Con tantos cambios era difícil sentirnos instalados, pero mi trabajo era
intentar que así fuera.
Quería crear un ambiente de estabilidad mientras mis hijos, en ese
entonces de 8 y 11 años, mantenían suficiente inocencia para creer que la
vida puede ser estable. Quería crear un sentimiento de esperanza
mientras mi marido, Jonathan, seguía siendo suficientemente joven para
saber que podía volver a empezar.
Yo apenas tenía 45 años, pero mi salud precaria me había enseñado a
aprovechar mi tiempo. Ese día tenía agendado asentarnos en nuestro
nuevo hogar, un edificio de ladrillo con grandes ventanas, tal como
siempre quise hacerlo. Ante los reflejos de la luz en los muros blancos, la
casa se sentía familiarmente pacífica. Jonathan se estaba encargando de
desempacar mientras yo me enfoqué en decorar; sonaba como una tarea
frívola, pero yo sabía que no lo era.
Mientras los niños estaban en el colegio me senté en la mesa de la cocina
a buscar entre las cajas.

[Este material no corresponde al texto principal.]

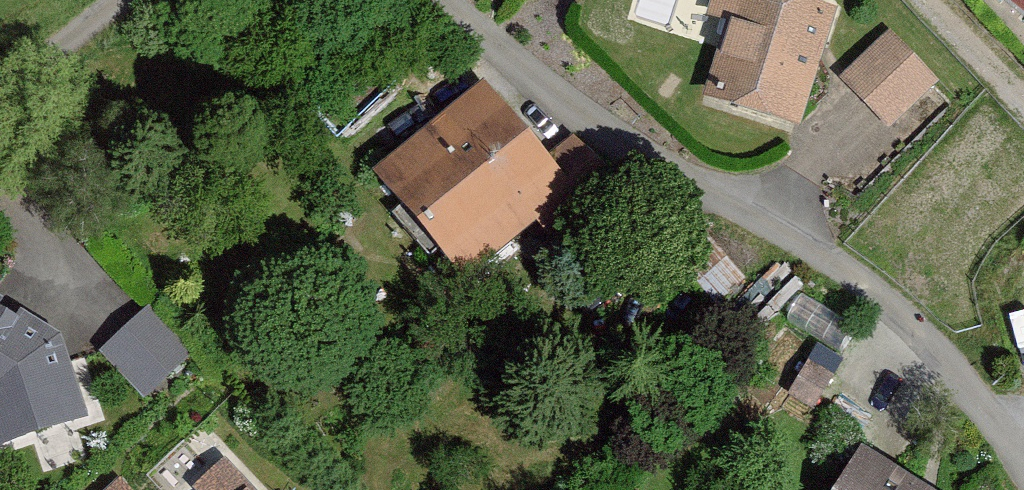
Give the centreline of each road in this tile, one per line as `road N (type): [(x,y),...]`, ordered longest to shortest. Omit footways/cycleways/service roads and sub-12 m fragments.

A lo largo de los años había tomado miles de
fotografías con el afán de documentar cada momento de nuestra vida
juntos, que cada uno se extendiera por la mayor duración posible. Estaba
en busca de fotografías que tuvieran el poder para que un recuerdo
amargo se volviera uno dulce. Imágenes que parecieran decir: “Te quiero
más que nada”; imágenes que susurraran: “No hay palabras para expresar
lo triste que estoy de tener que despedirme”.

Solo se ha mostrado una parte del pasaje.